**Exercise tasks**
1 - List every kind of network on which, according to the Skype article, some network administrators have banned Skype.
2 - Continue the Skype article from where it stops.

[Selected extract — start]

Monday, May 16, 2011

Skype new version 5.3 - Making voice calls and chats over the Internet

Skype is a software application that allows users to make voice calls and chats over the Internet. Calls to other users within the Skype service are free, while calls to both traditional landline telephones and mobile phones can be made for a fee using a debit-based user account system. Skype has also become popular for its additional features which include instant messaging, file transfer, and video conferencing. Skype has 663 million registered users as of 2010. The network is operated by Microsoft Skype Division, which has its headquarters in Luxembourg and is minority owned by eBay. Most of the development team and 44% of the overall employees of Skype are situated in Tallinn, Estonia.
Unlike other VoIP services, Skype is a peer-to-peer system rather than a client–server system, and makes use of background processing on computers running Skype software; the original name proposed – Sky peer-to-peer – reflects this.
Some network administrators have banned Skype on corporate, government, home, and education networks,citing reasons such as inappropriate usage of resources, excessive bandwidth usage, and security concerns.

[Selected extract — finish]
[Data to examine — start]

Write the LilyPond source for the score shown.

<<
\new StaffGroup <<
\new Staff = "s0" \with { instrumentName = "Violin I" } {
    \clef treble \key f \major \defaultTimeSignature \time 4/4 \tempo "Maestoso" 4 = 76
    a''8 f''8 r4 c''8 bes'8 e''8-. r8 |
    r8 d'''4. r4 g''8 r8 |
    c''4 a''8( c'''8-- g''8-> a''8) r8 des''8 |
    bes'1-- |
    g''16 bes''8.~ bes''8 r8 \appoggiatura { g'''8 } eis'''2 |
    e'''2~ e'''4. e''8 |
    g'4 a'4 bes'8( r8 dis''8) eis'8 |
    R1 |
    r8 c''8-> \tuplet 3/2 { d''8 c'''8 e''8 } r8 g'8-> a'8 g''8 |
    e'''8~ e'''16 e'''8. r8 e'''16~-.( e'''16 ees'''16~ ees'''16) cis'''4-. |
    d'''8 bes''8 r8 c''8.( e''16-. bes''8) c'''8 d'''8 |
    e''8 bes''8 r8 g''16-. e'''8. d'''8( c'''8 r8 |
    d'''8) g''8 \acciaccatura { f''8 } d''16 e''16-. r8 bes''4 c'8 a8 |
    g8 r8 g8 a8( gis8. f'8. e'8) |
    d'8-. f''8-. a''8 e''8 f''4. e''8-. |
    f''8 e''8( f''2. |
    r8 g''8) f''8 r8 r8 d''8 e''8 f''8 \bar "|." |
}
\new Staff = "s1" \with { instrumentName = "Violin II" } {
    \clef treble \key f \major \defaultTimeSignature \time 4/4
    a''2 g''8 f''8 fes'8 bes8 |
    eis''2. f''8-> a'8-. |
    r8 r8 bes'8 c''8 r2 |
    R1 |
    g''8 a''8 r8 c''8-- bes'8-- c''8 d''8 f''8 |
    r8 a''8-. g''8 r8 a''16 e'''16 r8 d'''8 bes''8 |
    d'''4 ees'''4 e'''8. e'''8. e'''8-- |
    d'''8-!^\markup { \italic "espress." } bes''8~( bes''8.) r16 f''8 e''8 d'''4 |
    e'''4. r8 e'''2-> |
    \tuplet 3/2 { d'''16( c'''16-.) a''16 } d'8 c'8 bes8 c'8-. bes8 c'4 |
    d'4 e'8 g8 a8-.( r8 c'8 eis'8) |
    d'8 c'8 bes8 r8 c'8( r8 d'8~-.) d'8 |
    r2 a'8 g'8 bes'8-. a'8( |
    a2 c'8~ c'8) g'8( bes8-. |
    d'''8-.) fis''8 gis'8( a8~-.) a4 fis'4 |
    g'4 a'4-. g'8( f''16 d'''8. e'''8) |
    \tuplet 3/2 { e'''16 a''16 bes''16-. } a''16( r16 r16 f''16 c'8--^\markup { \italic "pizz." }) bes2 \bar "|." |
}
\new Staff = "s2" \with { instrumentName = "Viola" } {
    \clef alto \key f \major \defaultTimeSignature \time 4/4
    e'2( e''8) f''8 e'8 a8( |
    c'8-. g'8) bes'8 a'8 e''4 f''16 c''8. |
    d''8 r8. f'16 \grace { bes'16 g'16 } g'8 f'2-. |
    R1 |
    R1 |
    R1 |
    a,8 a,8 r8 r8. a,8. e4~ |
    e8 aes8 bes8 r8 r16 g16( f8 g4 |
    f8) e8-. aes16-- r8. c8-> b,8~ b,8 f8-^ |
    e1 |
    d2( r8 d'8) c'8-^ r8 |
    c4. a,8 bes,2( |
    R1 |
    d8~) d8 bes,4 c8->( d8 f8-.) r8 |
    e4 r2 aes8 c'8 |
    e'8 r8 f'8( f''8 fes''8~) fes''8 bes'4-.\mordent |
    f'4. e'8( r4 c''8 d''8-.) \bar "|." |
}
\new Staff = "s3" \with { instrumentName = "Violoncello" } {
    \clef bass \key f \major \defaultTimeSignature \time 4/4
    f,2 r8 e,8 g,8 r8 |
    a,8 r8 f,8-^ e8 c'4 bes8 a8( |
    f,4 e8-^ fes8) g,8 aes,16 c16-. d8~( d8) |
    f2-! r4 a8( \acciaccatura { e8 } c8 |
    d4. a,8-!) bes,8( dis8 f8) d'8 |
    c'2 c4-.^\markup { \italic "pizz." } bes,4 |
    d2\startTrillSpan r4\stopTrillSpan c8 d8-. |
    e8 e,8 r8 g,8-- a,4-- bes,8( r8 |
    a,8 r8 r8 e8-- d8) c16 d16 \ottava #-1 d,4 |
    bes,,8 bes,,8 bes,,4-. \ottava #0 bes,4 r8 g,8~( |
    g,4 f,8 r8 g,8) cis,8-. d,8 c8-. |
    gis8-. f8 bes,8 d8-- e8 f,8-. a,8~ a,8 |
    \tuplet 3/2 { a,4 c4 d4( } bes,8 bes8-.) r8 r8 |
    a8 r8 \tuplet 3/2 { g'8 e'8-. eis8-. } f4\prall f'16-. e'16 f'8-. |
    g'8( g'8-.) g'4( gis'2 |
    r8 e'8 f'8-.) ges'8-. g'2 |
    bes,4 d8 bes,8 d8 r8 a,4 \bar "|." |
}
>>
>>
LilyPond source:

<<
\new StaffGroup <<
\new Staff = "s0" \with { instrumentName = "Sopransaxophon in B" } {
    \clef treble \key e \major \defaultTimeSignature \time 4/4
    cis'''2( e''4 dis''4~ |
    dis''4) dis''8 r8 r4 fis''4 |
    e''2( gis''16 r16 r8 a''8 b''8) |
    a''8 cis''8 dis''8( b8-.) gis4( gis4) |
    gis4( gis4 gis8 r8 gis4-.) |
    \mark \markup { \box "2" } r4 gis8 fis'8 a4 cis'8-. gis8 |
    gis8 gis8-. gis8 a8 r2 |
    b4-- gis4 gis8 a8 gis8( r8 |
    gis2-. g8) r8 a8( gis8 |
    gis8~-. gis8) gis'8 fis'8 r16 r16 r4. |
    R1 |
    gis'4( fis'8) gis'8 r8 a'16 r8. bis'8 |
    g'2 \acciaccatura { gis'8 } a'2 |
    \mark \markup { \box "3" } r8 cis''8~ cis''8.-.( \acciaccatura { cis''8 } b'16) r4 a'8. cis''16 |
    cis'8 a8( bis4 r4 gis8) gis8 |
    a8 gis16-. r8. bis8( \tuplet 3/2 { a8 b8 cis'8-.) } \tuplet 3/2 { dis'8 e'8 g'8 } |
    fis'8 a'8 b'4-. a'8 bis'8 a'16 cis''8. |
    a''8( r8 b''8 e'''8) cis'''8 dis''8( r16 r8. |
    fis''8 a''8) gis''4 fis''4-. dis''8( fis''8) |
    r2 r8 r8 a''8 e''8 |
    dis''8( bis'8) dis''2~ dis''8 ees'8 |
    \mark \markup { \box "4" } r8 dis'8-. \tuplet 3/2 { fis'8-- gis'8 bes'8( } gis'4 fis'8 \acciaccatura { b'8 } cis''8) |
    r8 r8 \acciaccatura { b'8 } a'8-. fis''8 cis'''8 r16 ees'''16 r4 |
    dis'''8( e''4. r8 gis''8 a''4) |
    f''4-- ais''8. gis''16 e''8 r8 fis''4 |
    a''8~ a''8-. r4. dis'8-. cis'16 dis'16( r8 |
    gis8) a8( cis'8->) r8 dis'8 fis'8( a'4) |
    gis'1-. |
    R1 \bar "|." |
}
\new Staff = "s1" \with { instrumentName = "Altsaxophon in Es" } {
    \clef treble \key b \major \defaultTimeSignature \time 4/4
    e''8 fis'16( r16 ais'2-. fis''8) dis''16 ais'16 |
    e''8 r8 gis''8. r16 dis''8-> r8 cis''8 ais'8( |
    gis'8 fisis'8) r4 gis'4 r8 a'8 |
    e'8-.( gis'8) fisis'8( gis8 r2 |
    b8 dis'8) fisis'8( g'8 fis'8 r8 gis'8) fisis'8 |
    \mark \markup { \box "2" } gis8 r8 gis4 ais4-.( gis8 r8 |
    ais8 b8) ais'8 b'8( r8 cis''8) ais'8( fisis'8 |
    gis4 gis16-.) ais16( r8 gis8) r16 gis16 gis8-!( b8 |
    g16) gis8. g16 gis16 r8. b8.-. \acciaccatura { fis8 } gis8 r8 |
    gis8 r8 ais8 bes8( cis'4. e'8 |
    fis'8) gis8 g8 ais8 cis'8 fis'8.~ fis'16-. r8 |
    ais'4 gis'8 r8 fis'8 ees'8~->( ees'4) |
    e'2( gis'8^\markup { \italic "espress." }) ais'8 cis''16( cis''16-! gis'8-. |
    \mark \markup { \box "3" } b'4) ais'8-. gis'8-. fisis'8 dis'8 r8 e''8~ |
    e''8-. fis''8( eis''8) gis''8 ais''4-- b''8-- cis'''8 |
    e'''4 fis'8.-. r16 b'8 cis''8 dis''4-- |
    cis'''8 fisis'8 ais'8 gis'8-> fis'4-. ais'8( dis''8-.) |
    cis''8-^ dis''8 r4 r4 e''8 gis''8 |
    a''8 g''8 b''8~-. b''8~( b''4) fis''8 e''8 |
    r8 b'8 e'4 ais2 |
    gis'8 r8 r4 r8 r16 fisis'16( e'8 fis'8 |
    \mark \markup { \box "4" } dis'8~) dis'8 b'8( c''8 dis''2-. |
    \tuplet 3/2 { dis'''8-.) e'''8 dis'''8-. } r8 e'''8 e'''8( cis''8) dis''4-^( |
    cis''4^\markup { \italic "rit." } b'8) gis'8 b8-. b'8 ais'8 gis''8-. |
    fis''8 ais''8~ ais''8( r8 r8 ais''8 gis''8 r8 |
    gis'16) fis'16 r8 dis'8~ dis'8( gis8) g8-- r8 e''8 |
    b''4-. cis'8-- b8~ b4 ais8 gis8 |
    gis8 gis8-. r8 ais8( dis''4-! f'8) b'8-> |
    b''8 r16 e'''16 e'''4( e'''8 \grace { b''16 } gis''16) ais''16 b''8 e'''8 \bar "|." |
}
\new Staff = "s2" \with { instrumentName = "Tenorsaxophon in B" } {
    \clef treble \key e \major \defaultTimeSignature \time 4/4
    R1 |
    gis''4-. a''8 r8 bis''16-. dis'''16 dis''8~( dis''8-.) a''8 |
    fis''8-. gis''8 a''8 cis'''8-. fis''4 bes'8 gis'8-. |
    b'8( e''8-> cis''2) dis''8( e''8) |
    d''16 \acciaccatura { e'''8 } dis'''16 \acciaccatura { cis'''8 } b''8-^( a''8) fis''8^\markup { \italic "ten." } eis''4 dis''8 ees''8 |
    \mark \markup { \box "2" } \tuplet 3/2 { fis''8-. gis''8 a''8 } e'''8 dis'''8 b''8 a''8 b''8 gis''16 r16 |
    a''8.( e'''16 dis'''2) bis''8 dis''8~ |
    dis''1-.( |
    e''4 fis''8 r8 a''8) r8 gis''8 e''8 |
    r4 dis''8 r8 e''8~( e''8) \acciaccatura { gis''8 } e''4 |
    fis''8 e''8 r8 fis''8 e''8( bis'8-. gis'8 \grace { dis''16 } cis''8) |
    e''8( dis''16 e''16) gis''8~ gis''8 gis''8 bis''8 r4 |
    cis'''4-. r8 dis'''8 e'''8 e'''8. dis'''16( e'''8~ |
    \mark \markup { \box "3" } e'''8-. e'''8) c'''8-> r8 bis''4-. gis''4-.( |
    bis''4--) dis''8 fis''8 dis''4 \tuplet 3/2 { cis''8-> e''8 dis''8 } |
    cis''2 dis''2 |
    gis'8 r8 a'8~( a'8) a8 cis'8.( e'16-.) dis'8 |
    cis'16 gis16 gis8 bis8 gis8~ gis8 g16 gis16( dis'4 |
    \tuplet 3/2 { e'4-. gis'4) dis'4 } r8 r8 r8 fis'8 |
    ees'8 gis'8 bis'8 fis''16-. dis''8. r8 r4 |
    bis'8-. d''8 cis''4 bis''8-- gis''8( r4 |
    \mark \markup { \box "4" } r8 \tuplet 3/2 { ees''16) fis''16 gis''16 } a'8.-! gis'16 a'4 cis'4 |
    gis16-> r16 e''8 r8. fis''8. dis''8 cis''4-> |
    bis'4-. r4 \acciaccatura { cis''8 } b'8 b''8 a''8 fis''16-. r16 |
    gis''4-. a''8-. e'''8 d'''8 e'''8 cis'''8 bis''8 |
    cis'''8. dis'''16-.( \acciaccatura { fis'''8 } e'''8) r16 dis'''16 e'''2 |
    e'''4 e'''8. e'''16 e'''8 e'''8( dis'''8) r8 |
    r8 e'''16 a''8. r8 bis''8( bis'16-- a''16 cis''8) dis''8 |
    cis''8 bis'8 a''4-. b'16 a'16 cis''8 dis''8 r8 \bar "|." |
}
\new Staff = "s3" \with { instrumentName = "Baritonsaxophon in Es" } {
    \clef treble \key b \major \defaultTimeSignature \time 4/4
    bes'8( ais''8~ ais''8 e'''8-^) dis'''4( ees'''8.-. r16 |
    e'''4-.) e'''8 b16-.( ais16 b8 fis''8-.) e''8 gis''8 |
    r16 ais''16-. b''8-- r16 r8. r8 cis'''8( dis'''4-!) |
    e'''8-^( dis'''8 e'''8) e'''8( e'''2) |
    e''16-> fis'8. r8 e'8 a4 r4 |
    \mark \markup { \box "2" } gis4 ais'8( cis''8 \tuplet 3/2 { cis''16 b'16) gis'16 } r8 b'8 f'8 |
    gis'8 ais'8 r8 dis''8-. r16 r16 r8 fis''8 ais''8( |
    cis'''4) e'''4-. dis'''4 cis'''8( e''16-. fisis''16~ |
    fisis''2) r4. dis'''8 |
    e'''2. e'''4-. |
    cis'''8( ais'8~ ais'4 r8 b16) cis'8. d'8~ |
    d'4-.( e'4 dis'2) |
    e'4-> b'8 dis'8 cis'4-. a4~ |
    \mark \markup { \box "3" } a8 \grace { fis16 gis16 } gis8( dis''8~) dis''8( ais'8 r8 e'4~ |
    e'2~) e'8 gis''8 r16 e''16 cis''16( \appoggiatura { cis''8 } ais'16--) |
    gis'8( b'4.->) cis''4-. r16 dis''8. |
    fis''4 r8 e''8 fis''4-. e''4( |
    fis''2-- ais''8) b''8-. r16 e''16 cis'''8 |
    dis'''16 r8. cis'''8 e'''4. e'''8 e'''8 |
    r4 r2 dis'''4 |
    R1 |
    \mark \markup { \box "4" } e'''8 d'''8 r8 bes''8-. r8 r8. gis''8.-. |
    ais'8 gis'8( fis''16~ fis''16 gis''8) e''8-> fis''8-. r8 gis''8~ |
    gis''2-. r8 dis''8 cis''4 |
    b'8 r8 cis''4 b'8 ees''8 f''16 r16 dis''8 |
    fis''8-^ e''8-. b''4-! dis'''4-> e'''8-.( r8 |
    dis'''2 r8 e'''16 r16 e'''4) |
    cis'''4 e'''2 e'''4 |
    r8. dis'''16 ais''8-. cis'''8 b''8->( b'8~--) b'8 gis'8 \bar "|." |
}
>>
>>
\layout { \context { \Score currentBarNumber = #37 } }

[Data to examine — finish]

**Responses by item number**
1 - Corporate, government, home, and education networks

2 -
On 10 May 2011, it was announced that Microsoft Corporation had agreed to acquire Skype Communications, S.à r.l for US$8.5 billion.The company is to be incorporated as a division of Microsoft, and Microsoft will acquire all of the company's technologies, including Skype, with the purchase.

Features of Skype
Registered users of Skype are identified by a unique Skype Name, and may be listed in the Skype directory.Skype allows these registered users to communicate through both instant messaging and voice chat. Voice chat allows calls between pairs of users and conference calling, and uses a proprietary audio codec. Skype's text chat client allows group chats, emotions, storing chat history, offline messaging (since version 5) and editing of previous messages. The usual features familiar to instant messaging users—user profiles, online status indicators, and so on—are also included.
The Online Number (aka SkypeIn) service allows Skype users to receive calls on their computers dialed by regular phone subscribers to a local Skype phone number; local numbers are available for Australia, Belgium, Brazil, Chile, Colombia, Denmark, the Dominican Republic, Estonia, Finland, France, Germany, Hong Kong, Hungary, Ireland, Italy, Japan, Mexico, New Zealand, Poland, Romania, South Africa, South Korea, Sweden, Switzerland, the Netherlands, the United Kingdom, and the United States. A Skype user can have local numbers in any of these countries, with calls to the number charged at the same rate as calls to fixed lines in the country.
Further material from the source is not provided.